File: base_factor_csv_provider.py

  • Extract the data_entry_type_to_iterates block in process_csv_in_batches into a new overridable method _get_types_to_delete(listed_entry_types).
  • This is needed because purchases_common_factors.csv covers 7 of 8 purchase types; module-type-based deletion would also erase additional_purchases factors seeded just before it. Scoping deletion to the explicit configured types preserves the current behavior.

Phase 2 — Create LocalFactorCSVProvider (new file)

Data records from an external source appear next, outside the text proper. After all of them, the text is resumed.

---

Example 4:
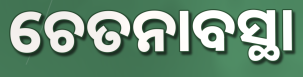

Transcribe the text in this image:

ଚେତନାବସ୍ଥା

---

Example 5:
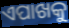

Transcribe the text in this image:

ଏପାଖକୁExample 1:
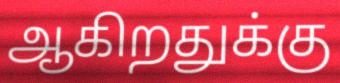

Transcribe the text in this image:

ஆகிறதுக்கு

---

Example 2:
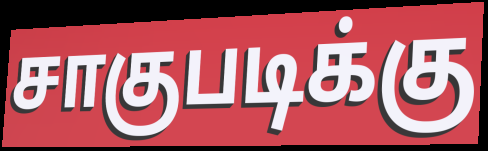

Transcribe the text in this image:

சாகுபடிக்கு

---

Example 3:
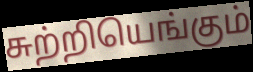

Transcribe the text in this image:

சுற்றியெங்கும்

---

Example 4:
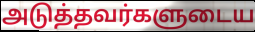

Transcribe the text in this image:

அடுத்தவர்களுடைய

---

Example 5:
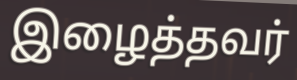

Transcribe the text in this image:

இழைத்தவர்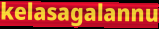
kelasagalannu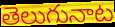
తెలుగునాటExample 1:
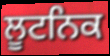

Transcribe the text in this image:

ਲੂਟਨਿਕ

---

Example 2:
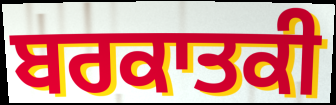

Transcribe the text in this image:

ਬਰਕਾਤਕੀ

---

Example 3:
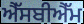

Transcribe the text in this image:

ਐੱਸਬੀਐੱਮ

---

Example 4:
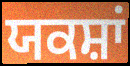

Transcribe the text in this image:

ਯਕਸ਼ਾਂ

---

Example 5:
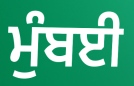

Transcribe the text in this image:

ਮੁੰਬਈ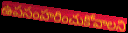
ఉపసంహరించుకోవాలని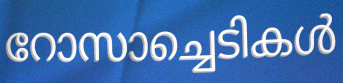
റോസാച്ചെടികൾ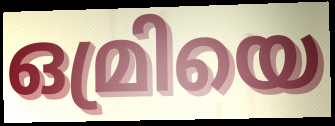
ഒമ്രിയെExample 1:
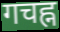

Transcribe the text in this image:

गचह्न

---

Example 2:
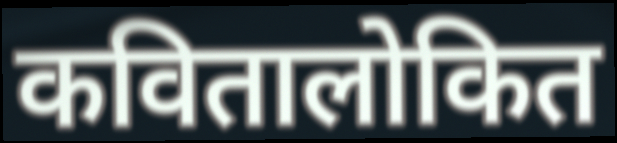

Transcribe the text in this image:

कवितालोकित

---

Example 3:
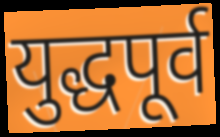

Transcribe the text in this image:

युद्धपूर्व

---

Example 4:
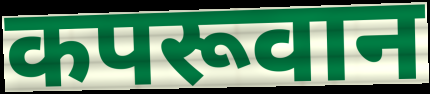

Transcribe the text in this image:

कपरूवान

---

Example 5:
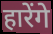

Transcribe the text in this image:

हारेंगेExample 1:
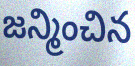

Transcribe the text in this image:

జన్మించిన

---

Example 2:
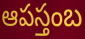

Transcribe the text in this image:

ఆపస్తంబ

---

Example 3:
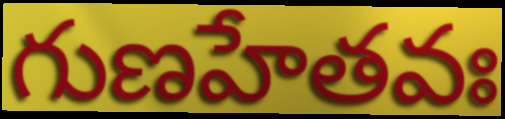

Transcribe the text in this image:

గుణహేతవః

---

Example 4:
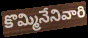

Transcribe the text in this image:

కొమ్మినేనివారి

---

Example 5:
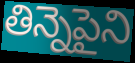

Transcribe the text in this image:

తిన్నెపైని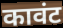
कावंट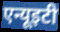
एन्यूइटीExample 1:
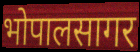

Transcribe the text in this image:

भोपालसागर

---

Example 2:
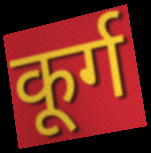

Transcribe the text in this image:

कूर्ग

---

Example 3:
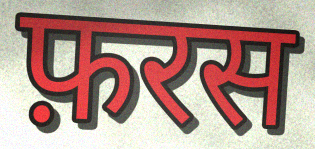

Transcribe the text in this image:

फ़रस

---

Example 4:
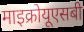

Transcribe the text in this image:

माइक्रोयूएसबी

New file: app/services/data_ingestion/csv_providers/local_seed.py

Extends ModulePerYearFactorCSVProvider. Config keys:

Key Value
local_file_path absolute path to seed CSV on disk
module_type_id derived via get_module_type_for_data_entry_type(config.data_entry_types[0])
data_entry_type_id data_entry_types[0].value if no data_entry_type_column, else None
year 2025 (same default)
explicit_entry_type_ids [det.value for det in config.data_entry_types] — scopes deletion

Override 4 methods:

  1. validate_connection() — check local file exists (no file store)
  2. _setup_and_validate() — read CSV bytes from disk; skip file-store move + job DB updates; return setup_result with csv_text + handler info
  3. _finalize_and_commit() — skip file-store moves + job DB updates; just process last batch + flush session
  4. _get_types_to_delete() — return explicit_entry_type_ids when provided; else super()

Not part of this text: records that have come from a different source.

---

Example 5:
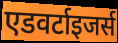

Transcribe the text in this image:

एडवर्टाइजर्स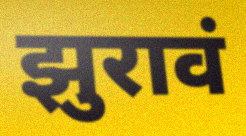
झुरावं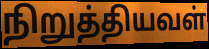
நிறுத்தியவள்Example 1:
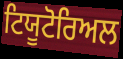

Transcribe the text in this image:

ਟਿਯੂਟੋਰਿਅਲ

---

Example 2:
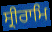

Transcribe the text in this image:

ਸ੍ਰੀਰਾਮਿ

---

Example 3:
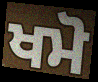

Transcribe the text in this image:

ਖਮੋ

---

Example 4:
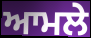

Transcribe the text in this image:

ਆਮਲੇ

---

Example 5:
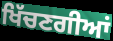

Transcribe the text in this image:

ਖਿੱਚਣਗੀਆਂ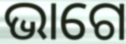
ଭାଗେ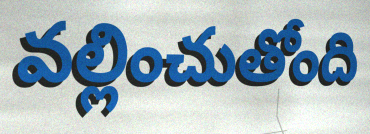
వల్లించుతోంది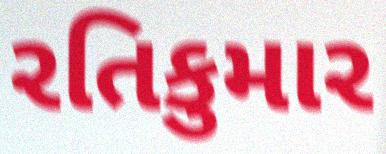
રતિકુમાર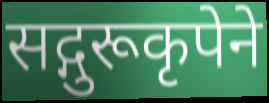
सद्गुरूकृपेने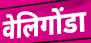
वेलिगोंडा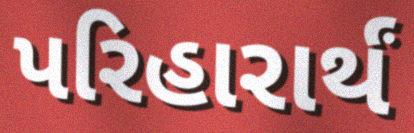
પરિહારાર્થંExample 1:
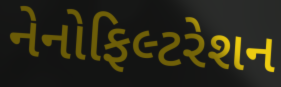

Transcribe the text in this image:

નેનોફિલ્ટરેશન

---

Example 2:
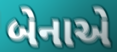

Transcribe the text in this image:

બેનાએ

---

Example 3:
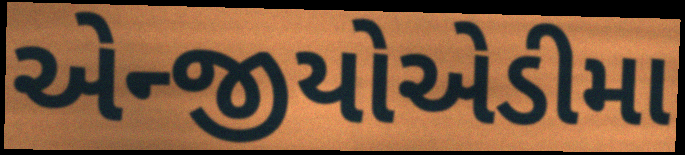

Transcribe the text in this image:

એન્જીયોએડીમા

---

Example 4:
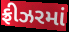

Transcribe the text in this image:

ફ્રીઝરમાં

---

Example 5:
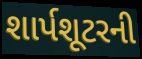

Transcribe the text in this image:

શાર્પશૂટરનીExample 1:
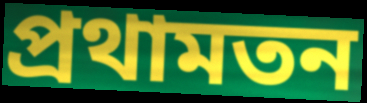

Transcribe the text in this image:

প্রথামতন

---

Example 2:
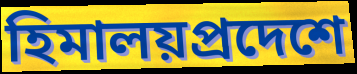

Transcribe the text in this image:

হিমালয়প্রদেশে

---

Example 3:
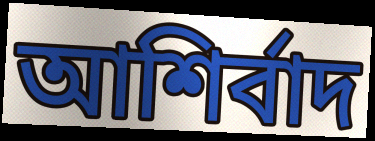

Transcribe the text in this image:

আশির্বাদ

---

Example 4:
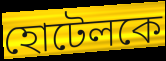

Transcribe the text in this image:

হোটেলকে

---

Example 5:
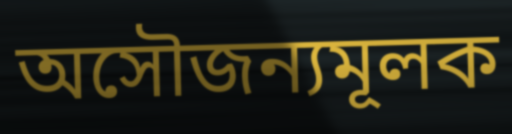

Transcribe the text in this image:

অসৌজন্যমূলকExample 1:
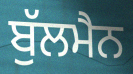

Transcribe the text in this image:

ਬੁੱਲਮੈਨ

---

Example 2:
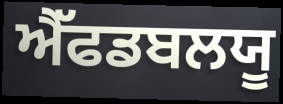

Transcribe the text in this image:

ਐੱਫਡਬਲਯੂ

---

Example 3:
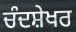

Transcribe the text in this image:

ਚੰਦਸ਼ੇਖਰ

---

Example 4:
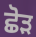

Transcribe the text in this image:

ਛੋੜ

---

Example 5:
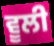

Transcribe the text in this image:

ਵੂਲੀ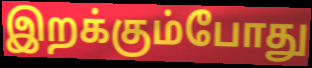
இறக்கும்போது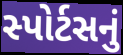
સ્પોર્ટસનુંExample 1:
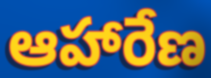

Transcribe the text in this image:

ఆహారేణ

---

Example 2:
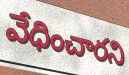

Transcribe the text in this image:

వేధించారని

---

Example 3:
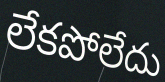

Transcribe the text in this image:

లేకపోలేదు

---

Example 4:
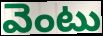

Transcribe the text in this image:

వెంటు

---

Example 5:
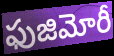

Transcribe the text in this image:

ఫుజిమోరీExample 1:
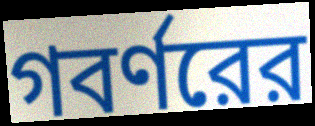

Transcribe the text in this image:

গবর্ণরের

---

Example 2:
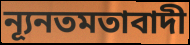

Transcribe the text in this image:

ন্যূনতমতাবাদী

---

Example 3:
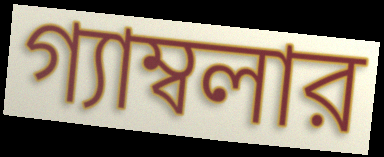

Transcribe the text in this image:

গ্যাম্বলার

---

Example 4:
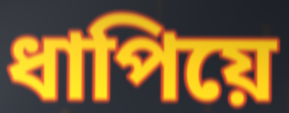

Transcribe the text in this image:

ধাপিয়ে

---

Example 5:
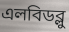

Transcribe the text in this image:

এলবিডব্লু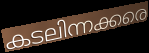
കടലിന്നക്കരെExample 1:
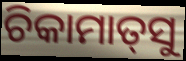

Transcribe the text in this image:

ଚିକାମାତ୍‌ସୁ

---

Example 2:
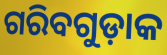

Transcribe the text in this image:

ଗରିବଗୁଡ଼ାକ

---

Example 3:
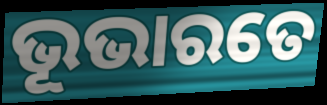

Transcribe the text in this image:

ଭୂଭାରତେ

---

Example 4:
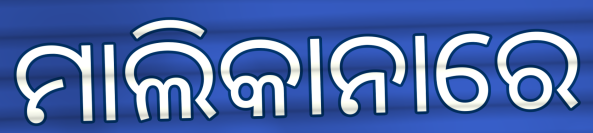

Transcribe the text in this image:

ମାଲିକାନାରେ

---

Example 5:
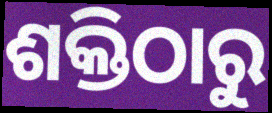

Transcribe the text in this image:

ଶକ୍ତିଠାରୁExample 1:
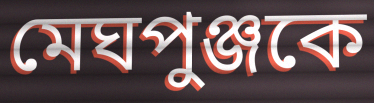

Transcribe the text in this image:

মেঘপুঞ্জকে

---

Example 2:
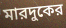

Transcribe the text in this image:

মারদুকের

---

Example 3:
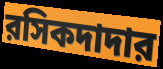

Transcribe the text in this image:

রসিকদাদার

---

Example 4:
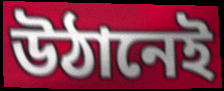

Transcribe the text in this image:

উঠানেই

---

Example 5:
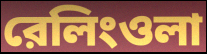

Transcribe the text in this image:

রেলিংওলা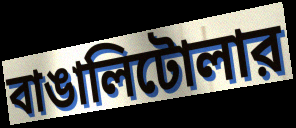
বাঙালিটোলার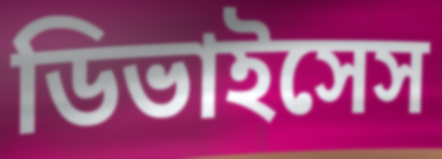
ডিভাইসেস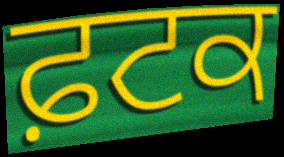
ਫ਼ਟਕ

Phase 3 — Refactor seed_generic_factors.py

File: seed_generic_factors.py

  • Replace seed_factors() body: derive module_type_id and data_entry_type_id from FactorSeedConfig, instantiate LocalFactorCSVProvider, call provider.process_csv_in_batches(), print stats.
  • Remove: get_float_str_or_none(), manual classification/value extraction (both replaced by the provider's _process_row + _convert_value).
  • Keep: FactorSeedConfig dataclass, FACTOR_SEEDS list, main() — no external interface changes.

Relevant Files

  • seed_generic_factors.py — main file to refactor
  • base_factor_csv_provider.py — add _get_types_to_delete hook
  • factors.py — ModulePerYearFactorCSVProvider to subclass
  • app/services/data_ingestion/csv_providers/local_seed.py — new file
  • module_type.py — get_module_type_for_data_entry_type to derive module_type_id

Verification

  1. uv run pytest tests/ -k "factor" -v — existing tests pass
  2. uv run python -m app.seed.seed_generic_factors — run refactored seed; check output stats match expected counts
  3. make lint && make type-check

Decisions

  • Approach chosen: thin subclass adapter (LocalFactorCSVProvider) — only adds a small hook to the base class, leaves the production ingestion path untouched.
  • Alternative rejected: uploading local CSVs to file store + creating DataIngestionJob records — adds DB/storage overhead and requires the file store operational during seeding.
  • LocalFactorCSVProvider lives in csv_providers/ alongside the other provider implementations.
  • No DataIngestionJob creation — seeds have no job tracking.
  • Year remains hardcoded 2025 in the seed.